Depuis A mysterious land of happiness…, sorti en novembre 2020, le Broken Waltz de Clément Palant et Xavier Soulabail « without any guitar » est bien loin d’avoir chômé. …And disasters vient en effet compléter, porté par des trames poisseuses et agitées-déglinguées à la Nick Cave, une discographie certes naissante mais qui promet. Dans la pénombre, les protégés de Beast Records assènent d’abord A dream worth living for, vrillé, cinglé, pété du bulbe. De partout, fusent des sons de déjante qu’appuie un saxo déchiré. On s’en remet à peine que se présente Deep in the mud, un brin Tom Waits avec une pincée de Suicide. On l’aura compris, …And disasters nous laissera peu de répit. Il entérine, de ses vocaux déviants et viciés, de ses canevas qui ne filent pas droit, le savoir-faire de Broken Waltz.

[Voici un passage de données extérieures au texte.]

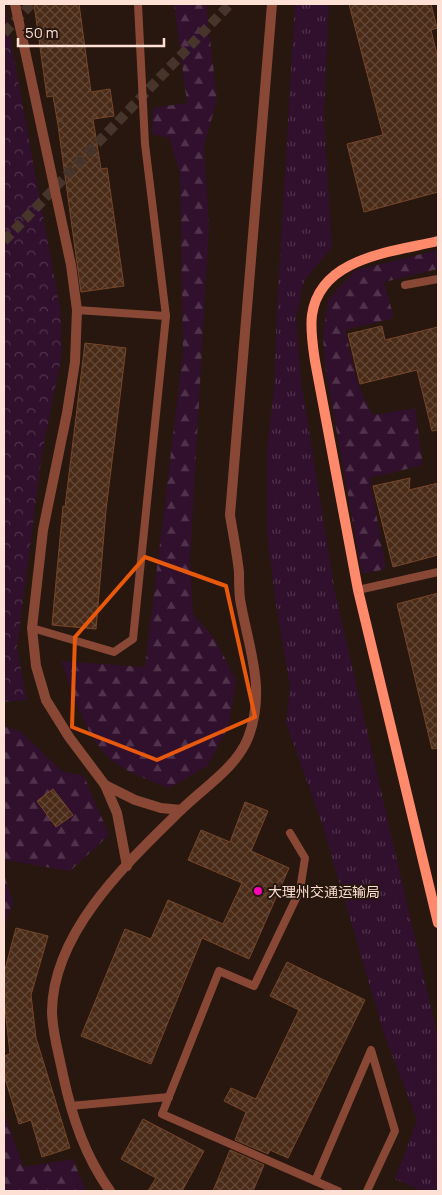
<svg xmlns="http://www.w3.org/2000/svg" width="442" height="1195" viewBox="0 0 442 1195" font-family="Manrope,'Noto Sans SC',sans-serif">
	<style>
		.grass { fill: url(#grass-tufts) }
		.forest { fill: url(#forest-firs) }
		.park { fill: url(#park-crowns) }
		.building { fill: url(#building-cross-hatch); stroke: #774629 }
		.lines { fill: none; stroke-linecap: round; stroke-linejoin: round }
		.secondary-tunnel { stroke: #47352c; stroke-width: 10; stroke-dasharray: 10 5; stroke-linecap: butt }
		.lane { stroke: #894836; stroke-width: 8 }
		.street { stroke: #894836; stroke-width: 10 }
		.secondary { stroke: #ff896b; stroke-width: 10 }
		.marked { fill: none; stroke: #e8590c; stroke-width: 4; stroke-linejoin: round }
		.poi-dot { fill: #ff00b8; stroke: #27170e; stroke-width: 2 }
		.labels { text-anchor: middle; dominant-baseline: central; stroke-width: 4; stroke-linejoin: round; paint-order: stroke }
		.poi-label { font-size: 14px; fill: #ffe0d4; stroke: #27170e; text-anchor: start }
	</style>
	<defs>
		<pattern id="grass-tufts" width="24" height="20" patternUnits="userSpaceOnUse" patternTransform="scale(1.25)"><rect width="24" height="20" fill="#31102d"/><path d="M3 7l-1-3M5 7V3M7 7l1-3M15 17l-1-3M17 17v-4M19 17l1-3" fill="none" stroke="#50324b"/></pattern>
		<pattern id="forest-firs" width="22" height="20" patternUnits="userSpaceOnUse" patternTransform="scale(1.25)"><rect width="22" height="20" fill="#31102d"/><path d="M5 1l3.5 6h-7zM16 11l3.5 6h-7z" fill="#50324b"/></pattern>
		<pattern id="park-crowns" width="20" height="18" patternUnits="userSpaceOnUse" patternTransform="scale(1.25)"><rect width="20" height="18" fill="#31102d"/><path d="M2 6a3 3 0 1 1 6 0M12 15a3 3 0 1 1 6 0" fill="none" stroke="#50324b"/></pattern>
		<pattern id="building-cross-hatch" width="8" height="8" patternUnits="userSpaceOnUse" patternTransform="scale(1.25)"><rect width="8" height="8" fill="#492b18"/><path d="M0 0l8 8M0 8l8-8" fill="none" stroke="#644939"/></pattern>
	</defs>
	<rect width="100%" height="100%" fill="#27170e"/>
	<path class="grass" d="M295,4h34l-5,113 8,130 -28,34 -8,37 5,62 34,212 103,445v154h-16l-27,-12 22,-59 -33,-86 -62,-210 -36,-101 4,-36 -14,-82 -9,-70v-87l7,-60 3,-82z"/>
	<g class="forest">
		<path d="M174,4h32l11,95 -13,47 5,80 -19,335 3,53 23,27 20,39 -7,46 -22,40 -38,22c-21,-8 -50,-18 -65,-35 -19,-20 -33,-66 -43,-92l84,6 38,-314 -3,-180 -11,-35 -17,-4 1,-26 34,-5z"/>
		<path d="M438,250v19l-54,13 10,36 -49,12 14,57 14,28 42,-7 8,57 -53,13 16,91 -24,5 -37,-208 -2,-31 5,-34 11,-14 17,-17z"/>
		<path d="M4,726l17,6 41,39 22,5 25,59 -39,36 -66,-11z"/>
		<path d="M4,874l9,28 -9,27z"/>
		<path d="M4,1112l19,55 50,-8 13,32h-82z"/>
	</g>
	<path class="park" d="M4,4l57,309 1,41 -20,100 -25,194 10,52 -23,2z"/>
	<g class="building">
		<path d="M34,4h45l12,88 19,-3 4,27 -21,3 8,50 6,-1 17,118 -43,6 -23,-167 -5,-29 -6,1z"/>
		<path d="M349,4h82l6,24 -6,2 7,29v133l-74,20 -17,-68 36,-9z"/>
		<path d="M382,326l3,14 53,-13v103l-6,1 -15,-61 -57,14 -12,-50z"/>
		<path d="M85,343l41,5 -20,162 -10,119 -44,-4 11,-119 2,1z"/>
		<path d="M410,478l-1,12 29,-7v72l-45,12 -20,-81z"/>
		<path d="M438,593v155l-6,1 -35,-145z"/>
		<path d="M53,789l20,26 -17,12 -19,-26z"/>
		<path d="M245,802l23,9 -17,40 38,17 -40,91 -47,-21 -51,126 -70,-28 44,-107 26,10 17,-39 55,24 19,-41 -54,-23 13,-30 29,12z"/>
		<path d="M16,928l32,8 -17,59 5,43 34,110 -28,9 -11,-37 -12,4 -15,-49v-19l6,-2 -6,-55v-26z"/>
		<path d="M287,962l78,38 -77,158 -18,-8 -2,4 -33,-14 11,-28 -22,-11 7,-13 25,11 43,-89 -29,-14z"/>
		<path d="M143,1119l61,32 -22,40h-34l8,-13 -35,-19z"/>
		<path d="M230,1150l34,15 -11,26h-40z"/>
	</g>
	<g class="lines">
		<g class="secondary-tunnel">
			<path d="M4,33l27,-29"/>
			<path d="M4,241l226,-237"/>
		</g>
		<g class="lane">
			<path d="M405,285l33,-6"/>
			<path d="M77,310l89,6"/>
			<path d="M358,590l80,-18"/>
			<path d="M32,628l82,24 19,-13 33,-323 -21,-172 -7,-140"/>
			<path d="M290,833l15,25 -5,32 -46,96 -35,-15 -57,143 153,67"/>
			<path d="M70,1106l99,-9"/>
			<path d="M338,1191l-23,-10 56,-131 24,81 -28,60"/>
		</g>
		<g class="street">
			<path d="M15,4l56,261 6,45 -2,52 -8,51 -24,117 -11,98 4,38 10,34 23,37 36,48 30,15 26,8 20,2"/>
			<path d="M105,785l12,28 10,53"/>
			<path d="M110,1191c-25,-35 -38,-74 -47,-116 -4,-21 -11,-43 -11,-64 1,-80 76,-149 129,-201 22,-22 55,-42 67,-72 19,-49 0,-91 -8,-139 -1,-9 -1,-18 -1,-27 -2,-19 -6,-38 -9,-57l42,-511"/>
		</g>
		<path class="secondary" d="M438,241c-45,11 -118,16 -126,74 -2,15 1,32 3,46l43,229 80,333"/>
	</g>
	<path class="marked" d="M145,557l81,29 29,131 -98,43 -85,-33 3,-90z"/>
	<circle class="poi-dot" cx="258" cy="891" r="5"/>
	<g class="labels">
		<g class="poi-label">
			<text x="268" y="891">大理州交通运输局</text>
		</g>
	</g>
	<rect width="442" height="1195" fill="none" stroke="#ffe0d4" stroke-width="10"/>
	<path d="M18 38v8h146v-8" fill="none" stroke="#ffe0d4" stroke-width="2.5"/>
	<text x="25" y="38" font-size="15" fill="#ffe0d4" stroke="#27170e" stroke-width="4" paint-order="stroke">50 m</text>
</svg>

Amateurs d’ élans joyeux, passez votre tour. C’est dans l’obscur, dans sa sphère favorite, que vous attire Broken Waltz. Hypocrite-part III, bref mais groovy, aurait mérité de s’étendre.

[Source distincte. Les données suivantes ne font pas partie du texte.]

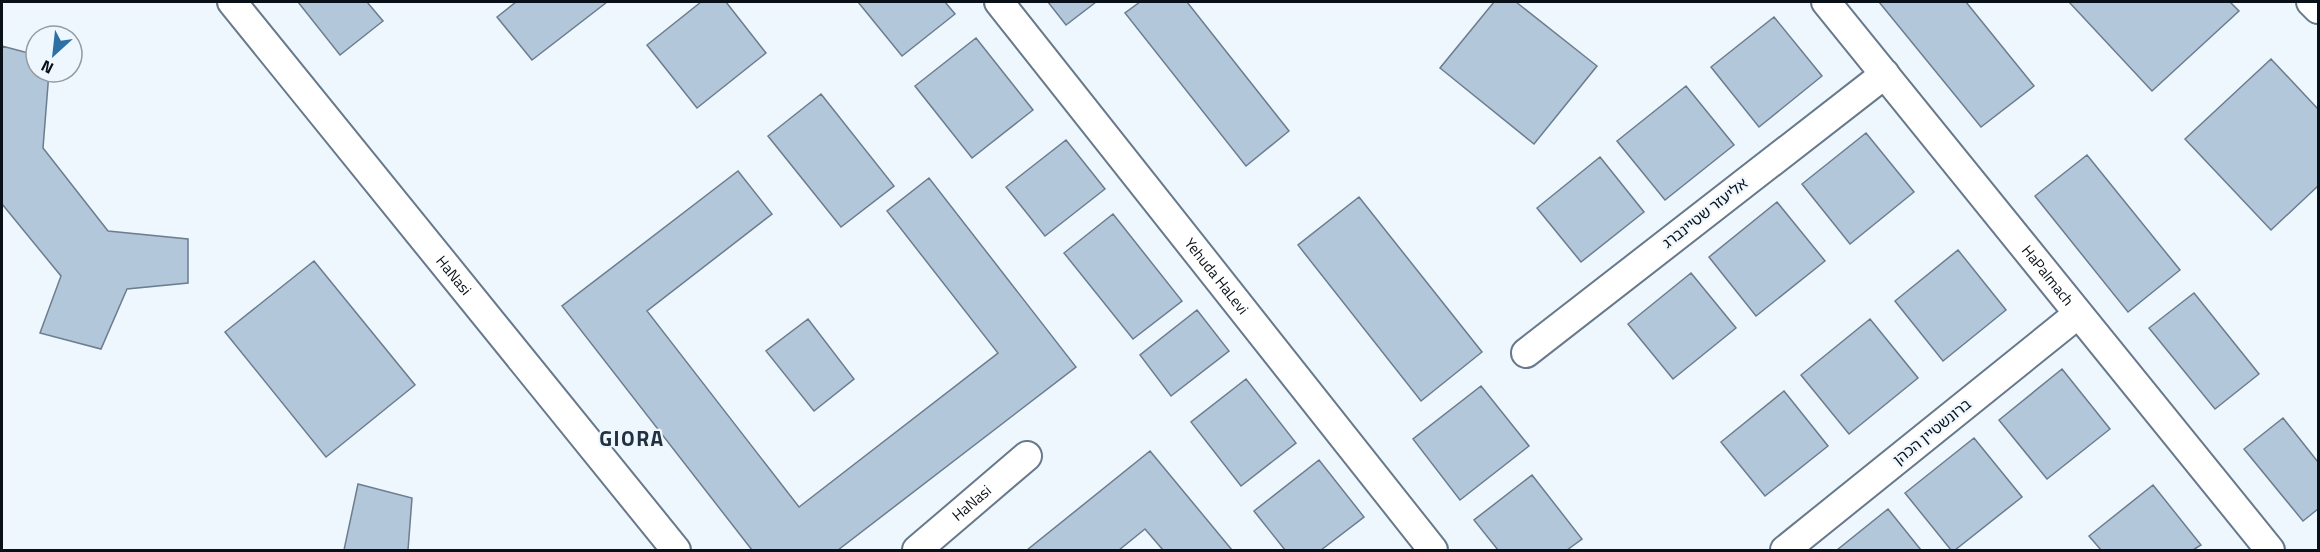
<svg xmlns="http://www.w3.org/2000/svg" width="2320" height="552" viewBox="0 0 2320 552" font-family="'Titillium Web','Noto Sans Hebrew',sans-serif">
	<rect width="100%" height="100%" fill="#eef6fe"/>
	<path fill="#b3c7da" stroke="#6b7d8e" stroke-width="1.5" d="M298 2H367L383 21 340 55Z
		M516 2H607L532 60 497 17Z
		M701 2H726L766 53 697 108 647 45Z
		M858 2H945L955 14 902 56Z
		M1048 2H1096L1066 25Z
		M1140 2H1187L1289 131 1246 166 1125 13Z
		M1494 2H1516L1597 66 1534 144 1440 68Z
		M1879 2H1966L2034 86 1981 127Z
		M2069 2H2230L2239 11 2152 91Z
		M1774 17 1822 76 1759 127 1711 67Z
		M976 38 1033 110 972 158 915 86Z
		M2 46 36 55V72H49L43 148 108 231 188 239V283L127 289 101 349 40 333 61 276 2 204Z
		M2271 59 2318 109V186L2271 230 2185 139Z
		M1686 86 1734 145 1665 200 1617 141Z
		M821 94 894 186 841 227 768 136Z
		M1866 133 1914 192 1850 244 1802 184Z
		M1066 140 1105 189 1045 236 1006 187Z
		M2087 155 2180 270 2128 312 2035 196Z
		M1600 157 1644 212 1581 262 1537 208Z
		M738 171 772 214 647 311 799 507 998 353 887 211 929 178 1076 367 838 550H752L562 306Z
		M1359 197 1482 352 1421 401 1298 245Z
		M1777 202 1825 261 1756 316 1709 257Z
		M1113 214 1182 301 1133 339 1064 253Z
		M1958 250 2006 310 1943 361 1895 301Z
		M314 261 415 385 326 457 225 332Z
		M1691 273 1736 328 1673 379 1628 324Z
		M2194 293 2259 374 2215 409 2149 328Z
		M1197 310 1229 351 1171 396 1140 355Z
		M808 319 854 379 814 411 766 351Z
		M1870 319 1918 378 1849 434 1801 375Z
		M2062 369 2110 429 2047 479 1999 420Z
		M1246 379 1296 443 1241 486 1191 422Z
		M1481 386 1529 446 1460 500 1413 439Z
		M1784 391 1828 446 1765 496 1721 442Z
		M2283 418 2318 462V509L2303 521 2244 449Z
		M1974 438 2022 497 1955 550H1951L1905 493Z
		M1150 451 1232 550H1163L1145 529 1119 550H1027Z
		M1319 460 1364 517 1321 550H1285L1254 511Z
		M1532 475 1582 539 1567 550H1498L1474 520Z
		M358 484 412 498 408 550H344Z
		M2153 485 2201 545 2193 550H2101L2089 536Z
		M1888 509 1921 550H1837Z"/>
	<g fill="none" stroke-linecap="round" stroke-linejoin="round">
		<defs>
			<g id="minor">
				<path id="s1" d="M232 2 676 550"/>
				<path id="s2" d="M999 2 1433 550"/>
				<path id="s3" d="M1826 2 2270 550"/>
				<path d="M2311 2 2318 9"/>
				<path d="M1526 353 1885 74"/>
				<path id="s4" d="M917 550 1027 456"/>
				<path d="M1785 550 2078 314"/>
			</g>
		</defs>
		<use href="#minor" stroke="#67798a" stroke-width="32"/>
		<use href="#minor" stroke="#fff" stroke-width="28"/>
	</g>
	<g text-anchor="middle" stroke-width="4.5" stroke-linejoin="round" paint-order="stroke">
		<g font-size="15" fill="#0a1017" stroke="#eef6fe">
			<text transform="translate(1705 213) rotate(-38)" y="5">אליעזר שטיינברג</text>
			<text dy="5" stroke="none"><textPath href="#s1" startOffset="352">HaNasi</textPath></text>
			<text dy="5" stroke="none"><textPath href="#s2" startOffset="350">Yehuda HaLevi</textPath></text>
			<text dy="5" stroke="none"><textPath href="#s3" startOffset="352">HaPalmach</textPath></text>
			<text transform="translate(1932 432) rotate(-39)" y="5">ברונשטיין הכהן</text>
			<text dy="5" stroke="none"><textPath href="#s4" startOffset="72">HaNasi</textPath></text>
		</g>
		<g font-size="21" font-weight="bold" letter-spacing="1.5" fill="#21313f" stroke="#eef6fe">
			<text x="632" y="446">GIORA</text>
		</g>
	</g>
	<rect width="2320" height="552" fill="none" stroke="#0a1017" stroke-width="6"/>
	<g transform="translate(54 54) rotate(207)"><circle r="28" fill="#eef6fe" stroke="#939aa2" stroke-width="1.5"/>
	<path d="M0-4.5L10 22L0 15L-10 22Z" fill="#2d70a5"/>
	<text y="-9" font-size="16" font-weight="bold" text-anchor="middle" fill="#0a1017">N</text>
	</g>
</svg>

A sa suite Bloody painters, lent, se donne des airs de Cohen. Il s’envole, avec classe et dans le soufre. Voilà un album de choix, bien ouvragé, qui ne plie pas. Shall we let them off the hook, vêtu de noirceur, oscille sous l’effet de sa batterie. Ses sons canailles le décorent, sa lancinance le rend d’autant plus marquant. On termine alors la face A, pour se fader ce White gown swamp et marécageux, pas plus alerte. Broken Waltz, en paire batterie-chant + basse et sonorités assombries, ne charge pas la mule et fera, à coup sûr, des émules. Come down off the cross, à l’enragement progressif, n’aurait pas dépareillé chez Grinderman. …And disasters, sur fond d’histoires glauques, élargira l’auditoire de ses géniteurs. Crocodiles & flies, d’un boogie fulgurant, montre les crocs et ne laisse plus planer le moindre doute quant à l’accomplissement du méfait. Hypocrite-part IV, aussi bref que sa première mouture, aurait lui aussi mérité de se développer.
Photo Vincent Paulic.
Il s’en passe, ce n’est rien; Christmas boiler suit sans faillir. Le clapet est refermé, mais les chants embellissent le gris que projette Broken Waltz. L’éponyme And disasters, pour finir, marie secousses électroïdes et vocaux psyché, enveloppés d’une brume narrative, histoire de ne pas boucler l’opus dans le normalité. Si l’on reconnait, ça et là, quelques sources évidentes, force est de reconnaitre que Broken Waltz, par la formule imposée et la valeur régulière de son répertoire, poursuit sa route sur une très bonne note. Sa galette sort de plus chez Beast Records, où on s’affaire à recenser des formations aussi méritantes et « marginales » que peut l’être le duo Palant/Soulabail.